[Start of section]

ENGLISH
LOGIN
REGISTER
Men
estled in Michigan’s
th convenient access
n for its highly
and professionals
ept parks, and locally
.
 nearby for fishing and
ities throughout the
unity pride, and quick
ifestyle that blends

[End of section]

**WORK INSTRUCTION:**
Copy out the text of each entry above line for line, keeping every word, letter, and punctuation mark as it appears.

**EXPECTED OUTPUT:**
ENGLISH
LOGIN
REGISTER
Men
estled in Michigan’s
th convenient access
n for its highly
and professionals
ept parks, and locally
.
 nearby for fishing and
ities throughout the
unity pride, and quick
ifestyle that blends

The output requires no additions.